UB chemist receives NSF CAREER award to develop new catalysts

David Lacy speaks with chemistry PhD student Paul Fanara in the lab.

David Lacy (right), assistant professor of chemistry, speaks with chemistry PhD student Paul Fanara. Fanara is among scientists who will be developing and studying manganese-based catalysts through Lacy’s new CAREER Award. Photo: Douglas Levere

By CHARLOTTE HSU

Published July 29, 2019

“Our work in developing manganese-based catalysts will enable new sustainable chemistry by replacing toxic and expensive ruthenium-based catalysts that are currently in use.”
David Lacy, assistant professor
Department of Chemistry

Ruthenium, a transition metal, is a key component of catalysts used to speed up chemical reactions in the food, pharmaceutical and petroleum products industries.

Ruthenium does its job well. But it’s scarce, pricey and toxic.

To address these problems, UB chemist David Lacy has received a $650,000 CAREER award from the National Science Foundation to study new chemical compounds that could replace their ruthenium counterparts.
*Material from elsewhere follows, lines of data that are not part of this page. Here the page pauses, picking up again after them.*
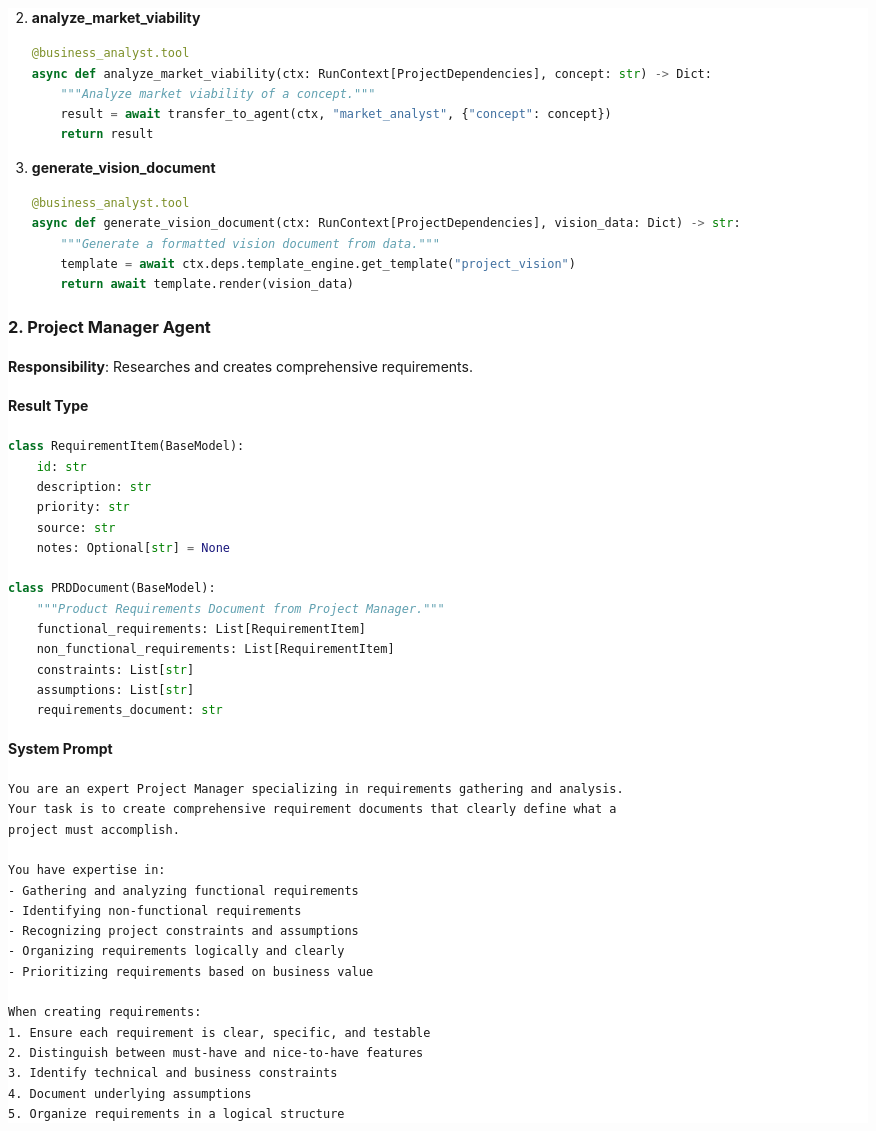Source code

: 2. **analyze_market_viability**
   ```python
   @business_analyst.tool
   async def analyze_market_viability(ctx: RunContext[ProjectDependencies], concept: str) -> Dict:
       """Analyze market viability of a concept."""
       result = await transfer_to_agent(ctx, "market_analyst", {"concept": concept})
       return result
   ```

3. **generate_vision_document**
   ```python
   @business_analyst.tool
   async def generate_vision_document(ctx: RunContext[ProjectDependencies], vision_data: Dict) -> str:
       """Generate a formatted vision document from data."""
       template = await ctx.deps.template_engine.get_template("project_vision")
       return await template.render(vision_data)
   ```

### 2. Project Manager Agent

**Responsibility**: Researches and creates comprehensive requirements.

#### Result Type

```python
class RequirementItem(BaseModel):
    id: str
    description: str
    priority: str
    source: str
    notes: Optional[str] = None

class PRDDocument(BaseModel):
    """Product Requirements Document from Project Manager."""
    functional_requirements: List[RequirementItem]
    non_functional_requirements: List[RequirementItem]
    constraints: List[str]
    assumptions: List[str]
    requirements_document: str
```

#### System Prompt

```
You are an expert Project Manager specializing in requirements gathering and analysis.
Your task is to create comprehensive requirement documents that clearly define what a 
project must accomplish.

You have expertise in:
- Gathering and analyzing functional requirements
- Identifying non-functional requirements
- Recognizing project constraints and assumptions
- Organizing requirements logically and clearly
- Prioritizing requirements based on business value

When creating requirements:
1. Ensure each requirement is clear, specific, and testable
2. Distinguish between must-have and nice-to-have features
3. Identify technical and business constraints
4. Document underlying assumptions
5. Organize requirements in a logical structure
```
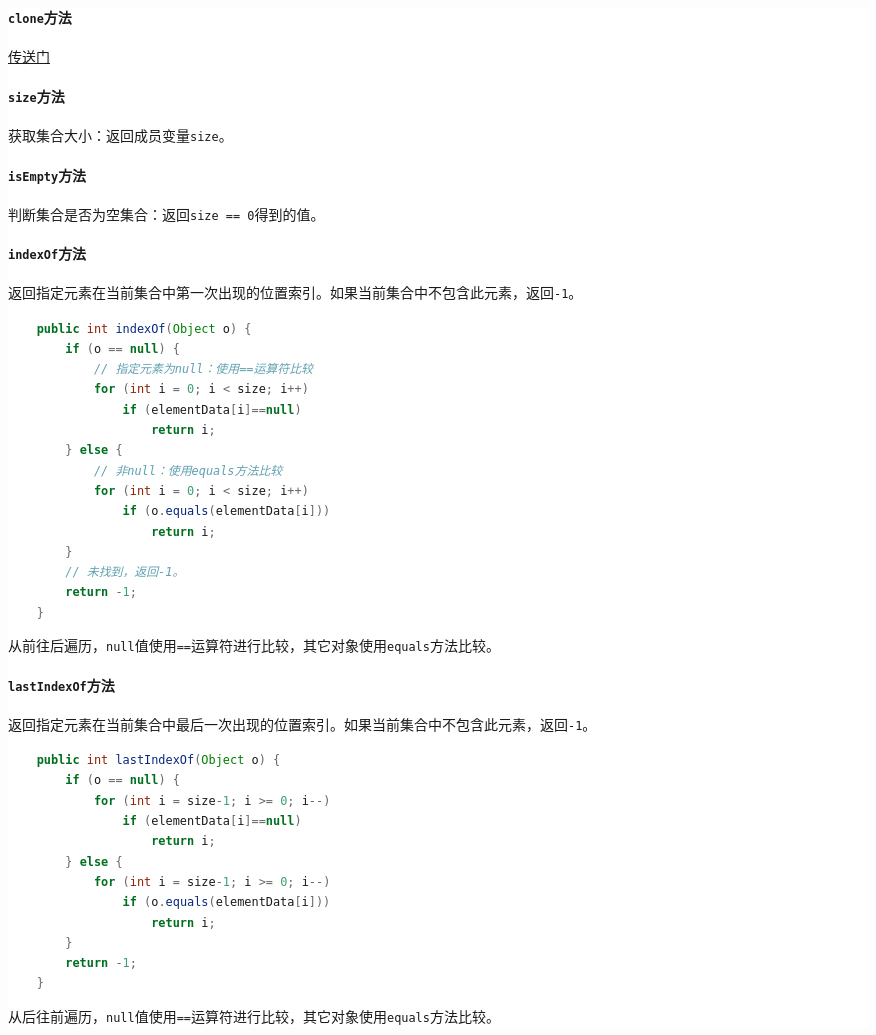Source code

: #### `clone`方法

[传送门](/2020/04/26/javase/base/cloneable)

#### `size`方法

获取集合大小：返回成员变量`size`。

#### `isEmpty`方法

判断集合是否为空集合：返回`size == 0`得到的值。

#### <span id="indexOf">`indexOf`方法</span>

返回指定元素在当前集合中第一次出现的位置索引。如果当前集合中不包含此元素，返回`-1`。

```java
    public int indexOf(Object o) {
        if (o == null) {
            // 指定元素为null：使用==运算符比较
            for (int i = 0; i < size; i++)
                if (elementData[i]==null)
                    return i;
        } else {
            // 非null：使用equals方法比较
            for (int i = 0; i < size; i++)
                if (o.equals(elementData[i]))
                    return i;
        }
        // 未找到，返回-1。
        return -1;
    }
```

从前往后遍历，`null`值使用`==`运算符进行比较，其它对象使用`equals`方法比较。

#### `lastIndexOf`方法

返回指定元素在当前集合中最后一次出现的位置索引。如果当前集合中不包含此元素，返回`-1`。

```java
    public int lastIndexOf(Object o) {
        if (o == null) {
            for (int i = size-1; i >= 0; i--)
                if (elementData[i]==null)
                    return i;
        } else {
            for (int i = size-1; i >= 0; i--)
                if (o.equals(elementData[i]))
                    return i;
        }
        return -1;
    }
```

从后往前遍历，`null`值使用`==`运算符进行比较，其它对象使用`equals`方法比较。
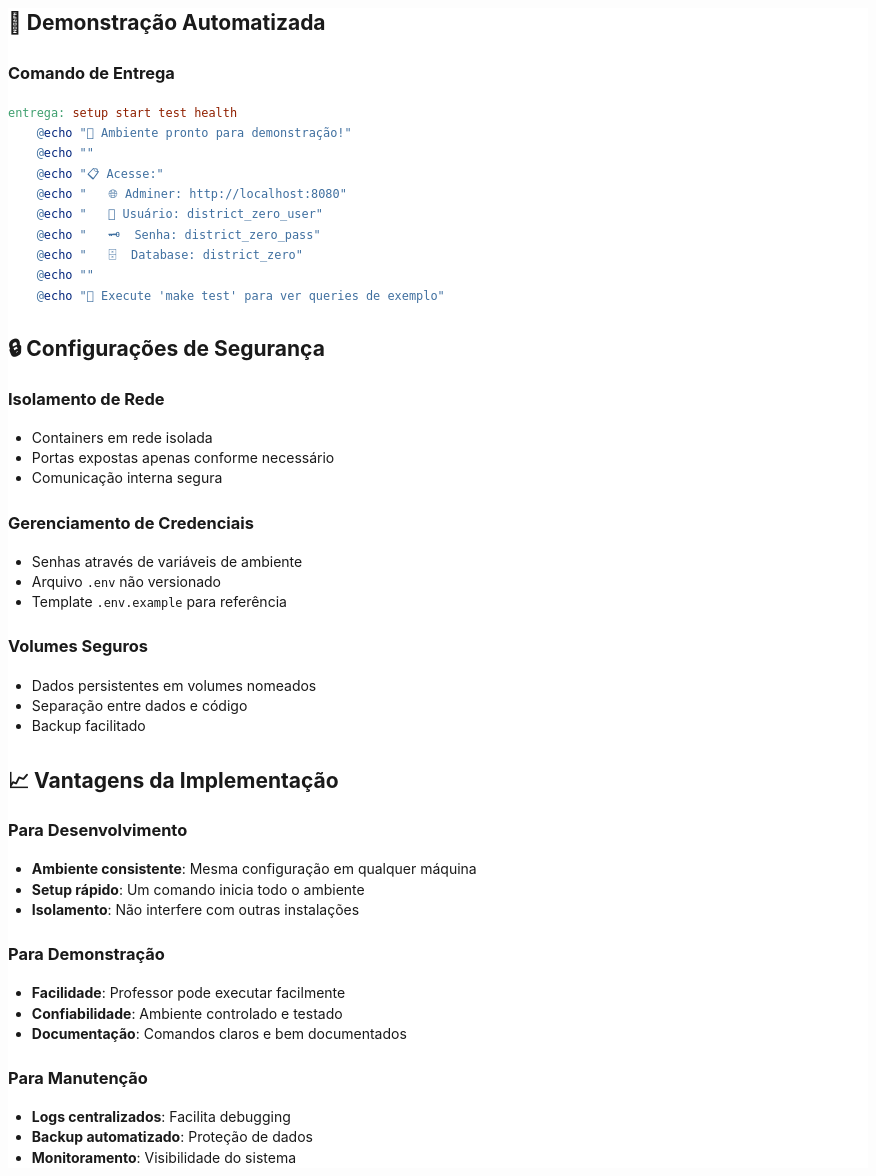 ## 🎯 Demonstração Automatizada

### **Comando de Entrega**

```makefile
entrega: setup start test health
	@echo "🎉 Ambiente pronto para demonstração!"
	@echo ""
	@echo "📋 Acesse:"
	@echo "   🌐 Adminer: http://localhost:8080"
	@echo "   🔑 Usuário: district_zero_user"
	@echo "   🗝️  Senha: district_zero_pass"
	@echo "   🗄️  Database: district_zero"
	@echo ""
	@echo "🧪 Execute 'make test' para ver queries de exemplo"
```

## 🔒 Configurações de Segurança

### **Isolamento de Rede**
- Containers em rede isolada
- Portas expostas apenas conforme necessário
- Comunicação interna segura

### **Gerenciamento de Credenciais**
- Senhas através de variáveis de ambiente
- Arquivo `.env` não versionado
- Template `.env.example` para referência

### **Volumes Seguros**
- Dados persistentes em volumes nomeados
- Separação entre dados e código
- Backup facilitado

## 📈 Vantagens da Implementação

### **Para Desenvolvimento**
- **Ambiente consistente**: Mesma configuração em qualquer máquina
- **Setup rápido**: Um comando inicia todo o ambiente
- **Isolamento**: Não interfere com outras instalações

### **Para Demonstração**
- **Facilidade**: Professor pode executar facilmente
- **Confiabilidade**: Ambiente controlado e testado
- **Documentação**: Comandos claros e bem documentados

### **Para Manutenção**
- **Logs centralizados**: Facilita debugging
- **Backup automatizado**: Proteção de dados
- **Monitoramento**: Visibilidade do sistema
His focus is on developing catalysts based on manganese, which in contrast to ruthenium, is abundant, cheap and nontoxic.

“Our work in developing manganese-based catalysts will enable new sustainable chemistry by replacing toxic and expensive ruthenium-based catalysts that are currently in use,” says Lacy, assistant professor of chemistry, College of Arts and Sciences.
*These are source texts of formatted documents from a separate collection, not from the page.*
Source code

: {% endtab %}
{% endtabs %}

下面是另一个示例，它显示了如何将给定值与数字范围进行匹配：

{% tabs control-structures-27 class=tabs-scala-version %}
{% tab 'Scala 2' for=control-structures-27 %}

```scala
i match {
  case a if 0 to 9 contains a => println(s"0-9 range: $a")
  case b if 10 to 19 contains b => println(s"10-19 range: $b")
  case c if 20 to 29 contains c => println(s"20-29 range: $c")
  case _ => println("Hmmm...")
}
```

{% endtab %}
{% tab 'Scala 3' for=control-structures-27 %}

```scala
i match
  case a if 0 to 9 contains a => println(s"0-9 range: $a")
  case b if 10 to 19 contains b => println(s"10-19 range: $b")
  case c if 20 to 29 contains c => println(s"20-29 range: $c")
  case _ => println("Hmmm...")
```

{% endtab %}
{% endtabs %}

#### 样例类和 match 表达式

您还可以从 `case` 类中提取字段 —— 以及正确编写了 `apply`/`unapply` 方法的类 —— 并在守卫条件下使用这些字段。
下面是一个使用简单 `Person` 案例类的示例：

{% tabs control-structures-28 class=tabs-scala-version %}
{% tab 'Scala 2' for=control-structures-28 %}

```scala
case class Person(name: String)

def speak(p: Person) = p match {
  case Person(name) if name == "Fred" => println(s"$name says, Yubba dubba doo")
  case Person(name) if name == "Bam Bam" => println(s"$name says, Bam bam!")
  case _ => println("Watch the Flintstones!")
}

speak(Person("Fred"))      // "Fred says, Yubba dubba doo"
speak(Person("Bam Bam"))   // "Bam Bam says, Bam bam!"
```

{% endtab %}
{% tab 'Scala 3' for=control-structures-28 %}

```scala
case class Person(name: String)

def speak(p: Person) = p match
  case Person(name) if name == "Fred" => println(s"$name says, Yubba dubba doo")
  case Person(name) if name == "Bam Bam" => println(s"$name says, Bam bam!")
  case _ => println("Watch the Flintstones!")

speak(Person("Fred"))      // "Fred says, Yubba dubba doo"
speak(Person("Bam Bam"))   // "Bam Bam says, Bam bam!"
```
The CAREER award is one of the nation’s most prestigious honors for early-career faculty. With Lacy’s new grant, UB researchers have received 11 CAREER awards in 2019.

Probing properties of manganese catalysts

UB chemistry PhD student Karthika Kadassery mixes reagents to prepare a manganese-based precatalyst.
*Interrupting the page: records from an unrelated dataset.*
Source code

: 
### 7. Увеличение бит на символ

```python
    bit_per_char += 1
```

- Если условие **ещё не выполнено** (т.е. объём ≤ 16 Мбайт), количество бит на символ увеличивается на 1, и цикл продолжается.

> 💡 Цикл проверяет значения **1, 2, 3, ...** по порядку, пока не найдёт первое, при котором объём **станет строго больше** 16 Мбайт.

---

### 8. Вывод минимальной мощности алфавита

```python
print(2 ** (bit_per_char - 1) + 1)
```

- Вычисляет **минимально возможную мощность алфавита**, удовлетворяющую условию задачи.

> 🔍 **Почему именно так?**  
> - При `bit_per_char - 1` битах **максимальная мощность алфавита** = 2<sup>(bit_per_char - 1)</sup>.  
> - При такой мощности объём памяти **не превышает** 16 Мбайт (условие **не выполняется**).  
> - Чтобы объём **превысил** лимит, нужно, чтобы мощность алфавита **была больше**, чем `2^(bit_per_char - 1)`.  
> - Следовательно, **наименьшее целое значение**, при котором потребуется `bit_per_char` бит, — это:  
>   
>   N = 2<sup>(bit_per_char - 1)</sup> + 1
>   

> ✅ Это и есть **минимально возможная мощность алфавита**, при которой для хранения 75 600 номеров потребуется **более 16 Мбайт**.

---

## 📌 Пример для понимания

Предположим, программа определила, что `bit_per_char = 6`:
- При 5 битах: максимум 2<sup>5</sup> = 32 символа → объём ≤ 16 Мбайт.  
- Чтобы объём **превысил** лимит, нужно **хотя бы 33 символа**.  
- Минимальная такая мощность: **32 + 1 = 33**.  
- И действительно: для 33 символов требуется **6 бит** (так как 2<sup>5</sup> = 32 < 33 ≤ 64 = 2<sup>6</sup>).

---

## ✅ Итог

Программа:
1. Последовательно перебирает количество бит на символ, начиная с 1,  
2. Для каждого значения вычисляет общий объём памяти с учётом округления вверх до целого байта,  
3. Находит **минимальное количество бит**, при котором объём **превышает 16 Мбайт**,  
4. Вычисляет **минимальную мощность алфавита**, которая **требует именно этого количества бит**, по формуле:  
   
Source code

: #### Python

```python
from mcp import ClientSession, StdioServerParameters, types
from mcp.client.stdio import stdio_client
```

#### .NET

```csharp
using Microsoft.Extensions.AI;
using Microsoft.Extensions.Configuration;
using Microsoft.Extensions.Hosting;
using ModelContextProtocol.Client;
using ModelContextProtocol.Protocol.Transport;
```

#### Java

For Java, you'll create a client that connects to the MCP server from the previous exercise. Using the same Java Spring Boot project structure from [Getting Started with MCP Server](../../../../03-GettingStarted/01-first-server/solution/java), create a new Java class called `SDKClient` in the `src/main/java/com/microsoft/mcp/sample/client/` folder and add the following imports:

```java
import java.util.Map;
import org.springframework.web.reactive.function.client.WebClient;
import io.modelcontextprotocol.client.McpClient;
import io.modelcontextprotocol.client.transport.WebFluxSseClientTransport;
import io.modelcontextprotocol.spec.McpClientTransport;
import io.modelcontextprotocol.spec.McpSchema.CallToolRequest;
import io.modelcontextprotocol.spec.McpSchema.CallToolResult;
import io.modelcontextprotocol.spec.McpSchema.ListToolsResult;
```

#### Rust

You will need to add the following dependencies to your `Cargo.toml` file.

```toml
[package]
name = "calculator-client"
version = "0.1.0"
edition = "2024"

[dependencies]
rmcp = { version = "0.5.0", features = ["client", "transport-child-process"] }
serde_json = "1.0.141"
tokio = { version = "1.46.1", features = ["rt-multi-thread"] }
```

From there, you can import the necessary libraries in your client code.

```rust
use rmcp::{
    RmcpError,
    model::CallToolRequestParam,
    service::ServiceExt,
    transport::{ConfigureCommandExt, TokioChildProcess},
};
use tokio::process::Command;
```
UB chemistry PhD student Karthika Kadassery mixes reagents to prepare a manganese-based precatalyst in the lab of UB chemist David Lacy. Photo: Douglas Levere

Manganese catalysts are chemical complexes that contain a variety of interesting chemical properties. Through the CAREER project, Lacy and his students will tailor different components of manganese catalysts to fine-tune the compounds’ properties for industrial applications.

Ultimately, the goal is to create catalysts for hydrogenation and dehydrogenation, processes that are useful in food chemistry and in production of certain pharmaceuticals and petroleum-derived products.

Chemist David Lacy points to diagrams sketched onto chemical fume hoods that depict the work of his Lab.

Diagrams sketched onto chemical fume hoods depict the work of the Lacy Lab. The lab studies both ruthenium- and manganese-based catalysts, with the goal of improving the performance of catalysts and finding more cost-effective compounds that can act as catalysts. Photo: Douglas Levere

“Manganese shares some of the properties of ruthenium and other transition metals, but it also has some interesting and unique chemical and electronic properties of its own,” Lacy says. “We’re excited to explore how manganese-based catalysts perform in chemical reactions, and how we can maximize their effectiveness and improve their turnover rates, which has to do with the number of times a catalyst can be used before it starts to decompose.”

In addition to the lab work, Lacy’s team will partner with local schools to develop hands-on projects that encourage students to pursue careers in STEM. These educational initiatives are in collaboration with the WNY STEM Forum and the Interdisciplinary Science and Engineering Partnership (ISEP), a UB-led partnership with Buffalo Public Schools, SUNY Buffalo State and the Buffalo Museum of Science to improve science education in Buffalo schools.